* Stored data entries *
- Opening Delimiter -

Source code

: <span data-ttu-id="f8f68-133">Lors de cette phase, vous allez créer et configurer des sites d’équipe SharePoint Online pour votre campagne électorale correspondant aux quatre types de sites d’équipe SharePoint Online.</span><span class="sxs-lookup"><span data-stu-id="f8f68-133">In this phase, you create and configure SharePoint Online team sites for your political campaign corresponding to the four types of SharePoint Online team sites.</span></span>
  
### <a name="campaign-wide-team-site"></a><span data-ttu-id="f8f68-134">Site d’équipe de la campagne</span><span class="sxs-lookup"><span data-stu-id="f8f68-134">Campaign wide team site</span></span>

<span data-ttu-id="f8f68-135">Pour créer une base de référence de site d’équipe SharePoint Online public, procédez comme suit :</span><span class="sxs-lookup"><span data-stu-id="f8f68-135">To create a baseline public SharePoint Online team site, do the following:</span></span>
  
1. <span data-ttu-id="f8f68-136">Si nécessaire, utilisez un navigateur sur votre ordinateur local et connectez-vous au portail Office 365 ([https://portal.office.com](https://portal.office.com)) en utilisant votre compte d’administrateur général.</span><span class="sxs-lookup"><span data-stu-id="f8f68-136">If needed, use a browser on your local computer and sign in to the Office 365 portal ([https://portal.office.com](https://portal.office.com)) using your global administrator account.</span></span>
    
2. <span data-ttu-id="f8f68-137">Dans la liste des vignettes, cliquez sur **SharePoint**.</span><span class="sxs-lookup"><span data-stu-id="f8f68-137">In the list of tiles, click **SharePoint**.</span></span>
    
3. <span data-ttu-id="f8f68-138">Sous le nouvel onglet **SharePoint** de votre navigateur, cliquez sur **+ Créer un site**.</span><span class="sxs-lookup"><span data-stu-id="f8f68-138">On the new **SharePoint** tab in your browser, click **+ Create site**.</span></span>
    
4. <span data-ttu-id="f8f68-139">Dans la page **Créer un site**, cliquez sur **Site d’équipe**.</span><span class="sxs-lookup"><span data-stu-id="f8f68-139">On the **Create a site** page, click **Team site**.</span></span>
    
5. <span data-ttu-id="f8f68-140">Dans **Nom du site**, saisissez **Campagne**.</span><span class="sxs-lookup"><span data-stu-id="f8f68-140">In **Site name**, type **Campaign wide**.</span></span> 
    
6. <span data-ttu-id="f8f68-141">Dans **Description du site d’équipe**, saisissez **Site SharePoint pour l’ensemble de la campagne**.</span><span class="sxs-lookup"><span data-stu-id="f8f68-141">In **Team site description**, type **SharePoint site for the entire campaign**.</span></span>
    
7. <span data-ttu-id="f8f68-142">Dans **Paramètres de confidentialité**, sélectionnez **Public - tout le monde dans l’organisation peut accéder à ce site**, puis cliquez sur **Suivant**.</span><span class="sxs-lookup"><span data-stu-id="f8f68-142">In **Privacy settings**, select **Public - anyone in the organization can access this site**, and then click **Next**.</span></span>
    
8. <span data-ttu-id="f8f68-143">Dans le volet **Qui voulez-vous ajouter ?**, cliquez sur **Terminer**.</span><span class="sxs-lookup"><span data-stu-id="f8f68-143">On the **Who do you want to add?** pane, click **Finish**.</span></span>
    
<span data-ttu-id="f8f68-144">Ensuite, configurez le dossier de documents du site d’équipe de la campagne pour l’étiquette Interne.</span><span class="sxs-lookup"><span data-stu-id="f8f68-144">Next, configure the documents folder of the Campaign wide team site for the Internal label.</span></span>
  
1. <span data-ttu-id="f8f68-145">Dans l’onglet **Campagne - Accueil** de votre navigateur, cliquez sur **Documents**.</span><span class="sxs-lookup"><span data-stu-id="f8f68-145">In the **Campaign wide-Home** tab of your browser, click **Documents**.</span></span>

- Closing Delimiter -

* TASK ITEM *
Please gather every line of the data above that contains the string "dossier", treating uppercase and lowercase letters as distinct.

* YOUR SOLUTION *
<span data-ttu-id="f8f68-144">Ensuite, configurez le dossier de documents du site d’équipe de la campagne pour l’étiquette Interne.</span><span class="sxs-lookup"><span data-stu-id="f8f68-144">Next, configure the documents folder of the Campaign wide team site for the Internal label.</span></span>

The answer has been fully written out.